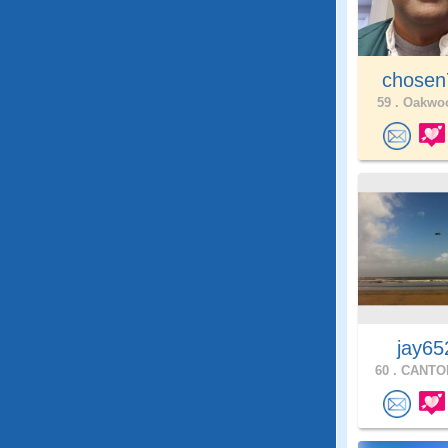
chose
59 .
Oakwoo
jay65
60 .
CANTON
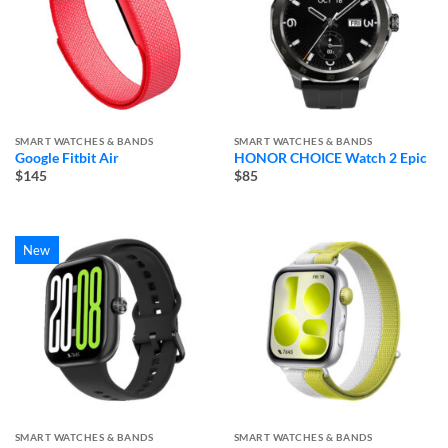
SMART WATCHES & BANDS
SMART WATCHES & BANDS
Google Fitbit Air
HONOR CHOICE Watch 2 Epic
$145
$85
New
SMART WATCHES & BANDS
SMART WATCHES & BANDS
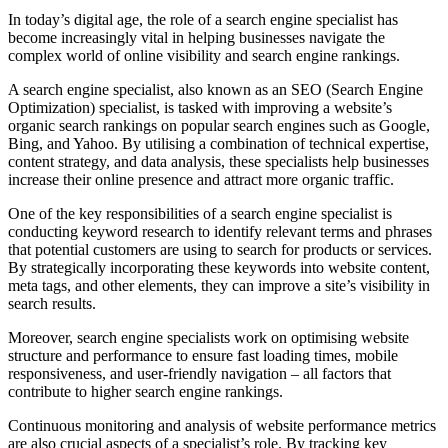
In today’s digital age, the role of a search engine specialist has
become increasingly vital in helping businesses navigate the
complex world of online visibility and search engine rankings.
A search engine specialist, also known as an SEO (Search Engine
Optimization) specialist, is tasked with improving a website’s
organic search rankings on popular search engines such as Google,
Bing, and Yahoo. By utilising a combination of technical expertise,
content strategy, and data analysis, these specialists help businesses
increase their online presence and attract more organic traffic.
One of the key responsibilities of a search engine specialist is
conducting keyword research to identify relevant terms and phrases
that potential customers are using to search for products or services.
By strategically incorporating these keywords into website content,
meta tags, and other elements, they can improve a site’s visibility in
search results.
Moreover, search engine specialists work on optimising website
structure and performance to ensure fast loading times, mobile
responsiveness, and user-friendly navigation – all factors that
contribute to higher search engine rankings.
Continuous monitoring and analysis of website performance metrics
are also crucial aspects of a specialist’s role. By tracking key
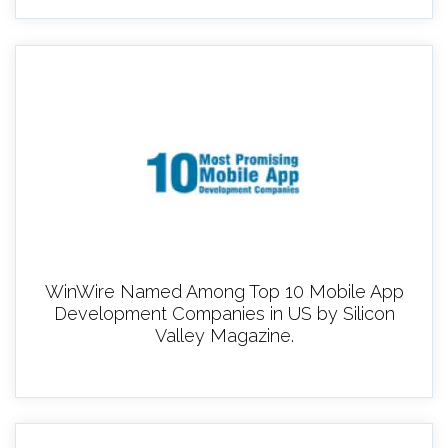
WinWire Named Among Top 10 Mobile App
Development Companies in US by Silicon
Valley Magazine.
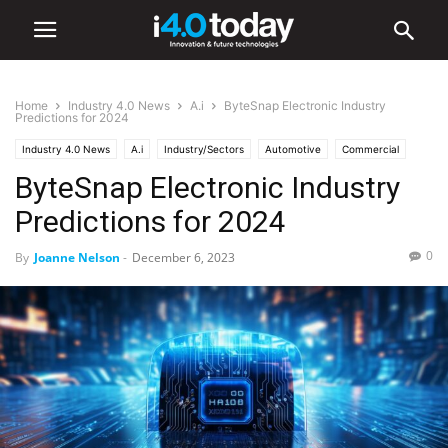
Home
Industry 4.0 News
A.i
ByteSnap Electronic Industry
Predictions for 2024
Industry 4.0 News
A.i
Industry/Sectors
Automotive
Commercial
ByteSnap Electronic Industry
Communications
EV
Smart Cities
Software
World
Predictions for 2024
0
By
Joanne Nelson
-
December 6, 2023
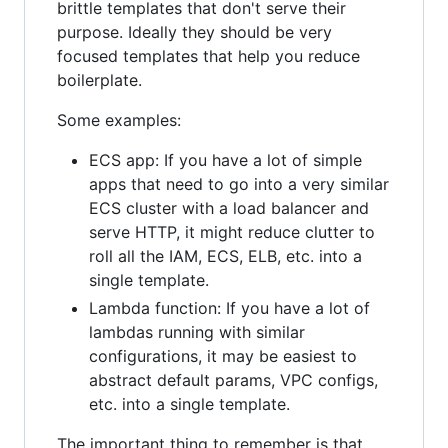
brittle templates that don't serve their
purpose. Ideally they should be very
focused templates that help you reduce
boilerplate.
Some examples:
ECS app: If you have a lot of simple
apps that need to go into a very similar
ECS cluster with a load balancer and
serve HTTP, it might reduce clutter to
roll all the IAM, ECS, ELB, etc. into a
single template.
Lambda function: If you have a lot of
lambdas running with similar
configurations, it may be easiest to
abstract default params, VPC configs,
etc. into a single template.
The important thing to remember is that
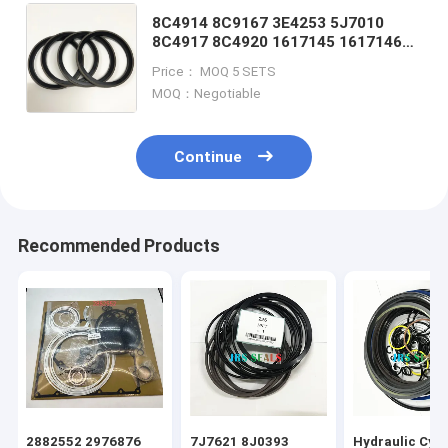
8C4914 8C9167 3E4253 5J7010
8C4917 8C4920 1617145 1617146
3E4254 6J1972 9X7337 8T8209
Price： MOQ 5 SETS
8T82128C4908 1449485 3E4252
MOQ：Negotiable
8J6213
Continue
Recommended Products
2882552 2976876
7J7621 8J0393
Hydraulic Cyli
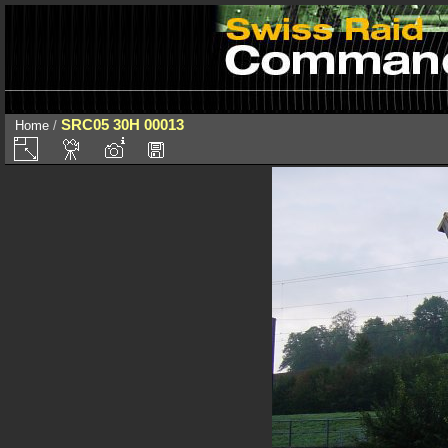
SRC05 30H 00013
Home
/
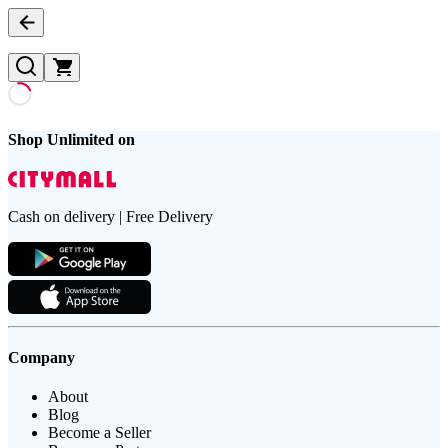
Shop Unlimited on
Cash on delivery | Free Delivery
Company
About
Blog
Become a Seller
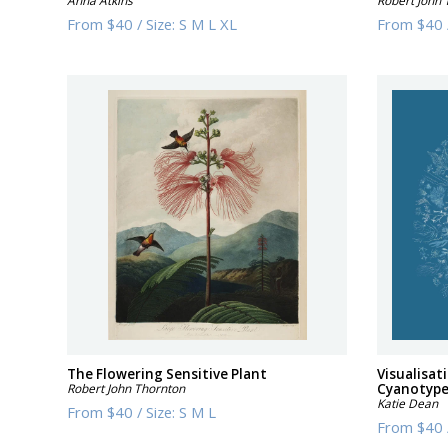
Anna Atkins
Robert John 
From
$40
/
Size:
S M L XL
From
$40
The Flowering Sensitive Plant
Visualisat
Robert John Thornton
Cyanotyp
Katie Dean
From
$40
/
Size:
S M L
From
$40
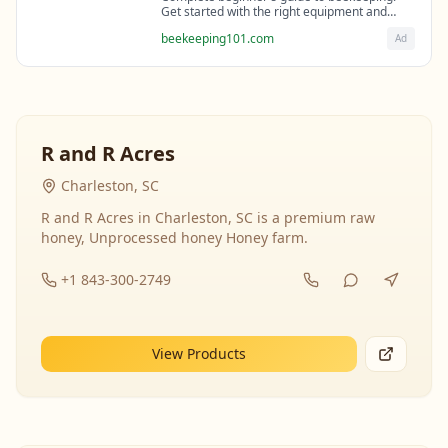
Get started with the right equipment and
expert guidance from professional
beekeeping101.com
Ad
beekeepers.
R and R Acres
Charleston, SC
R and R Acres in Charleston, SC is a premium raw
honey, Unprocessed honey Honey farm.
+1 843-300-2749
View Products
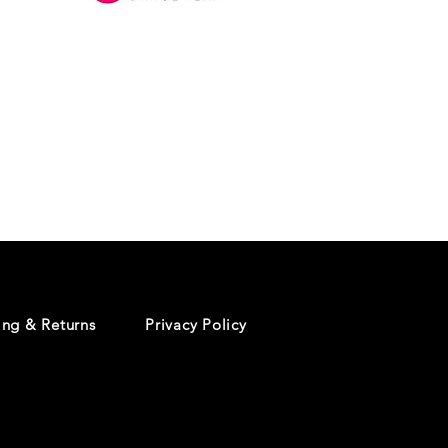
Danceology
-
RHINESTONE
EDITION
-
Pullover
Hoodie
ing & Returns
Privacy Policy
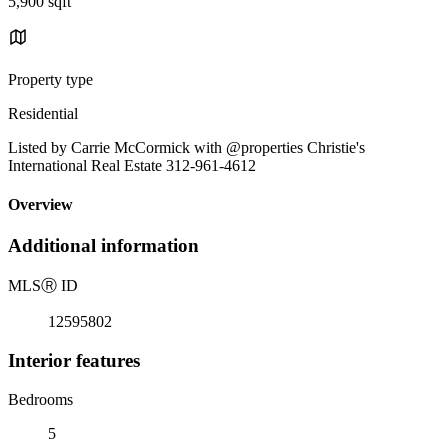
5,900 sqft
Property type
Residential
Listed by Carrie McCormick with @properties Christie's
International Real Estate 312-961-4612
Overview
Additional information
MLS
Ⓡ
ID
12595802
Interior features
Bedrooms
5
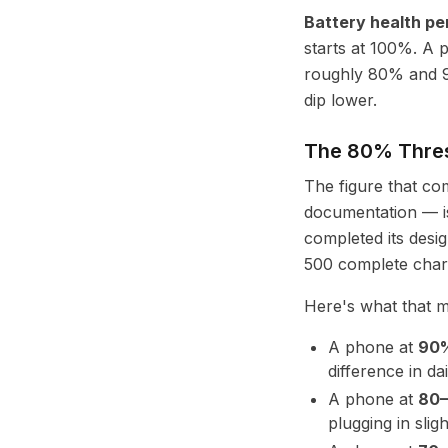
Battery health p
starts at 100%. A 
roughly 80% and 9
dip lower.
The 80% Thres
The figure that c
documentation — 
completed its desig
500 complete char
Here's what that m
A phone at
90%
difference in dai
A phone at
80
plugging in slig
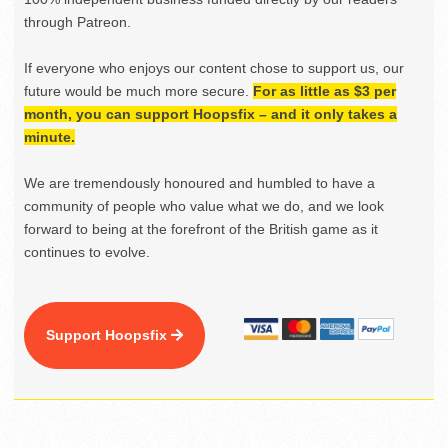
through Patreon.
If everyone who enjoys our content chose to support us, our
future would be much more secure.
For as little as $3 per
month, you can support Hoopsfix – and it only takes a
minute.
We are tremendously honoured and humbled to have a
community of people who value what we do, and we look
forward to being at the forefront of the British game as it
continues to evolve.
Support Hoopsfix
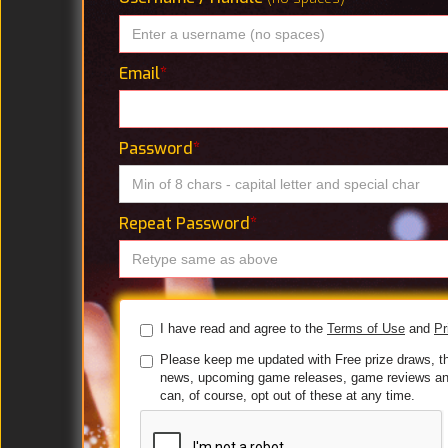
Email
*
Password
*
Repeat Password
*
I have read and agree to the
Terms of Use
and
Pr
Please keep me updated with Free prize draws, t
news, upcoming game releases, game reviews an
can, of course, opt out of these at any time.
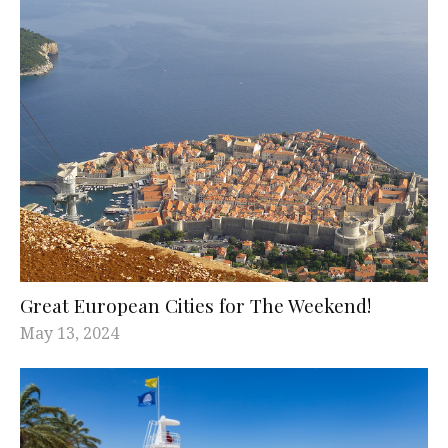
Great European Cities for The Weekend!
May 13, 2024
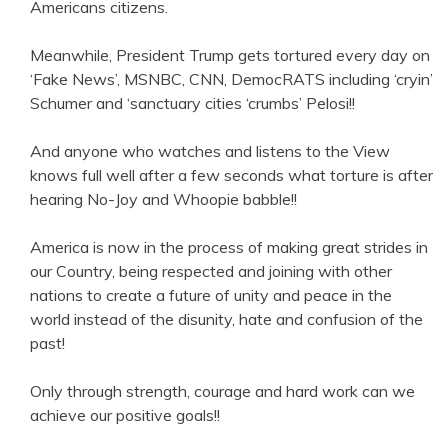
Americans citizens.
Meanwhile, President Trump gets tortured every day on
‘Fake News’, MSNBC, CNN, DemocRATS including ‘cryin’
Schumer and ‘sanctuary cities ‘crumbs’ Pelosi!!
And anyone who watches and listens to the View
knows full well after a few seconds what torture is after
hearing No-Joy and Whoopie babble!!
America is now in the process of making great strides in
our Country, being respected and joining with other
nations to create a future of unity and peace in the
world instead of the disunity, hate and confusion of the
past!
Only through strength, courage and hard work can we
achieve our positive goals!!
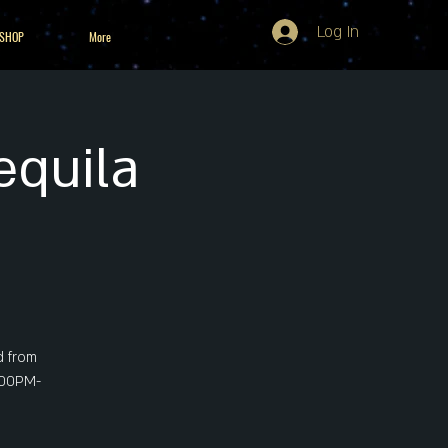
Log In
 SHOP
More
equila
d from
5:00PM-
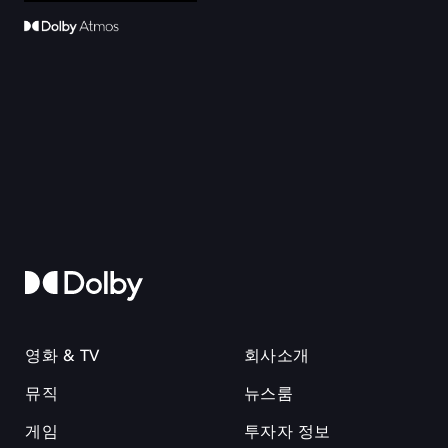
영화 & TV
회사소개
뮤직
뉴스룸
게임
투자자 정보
#####
Count each line above where the word "single" appears, and answer with nothing except that count.

2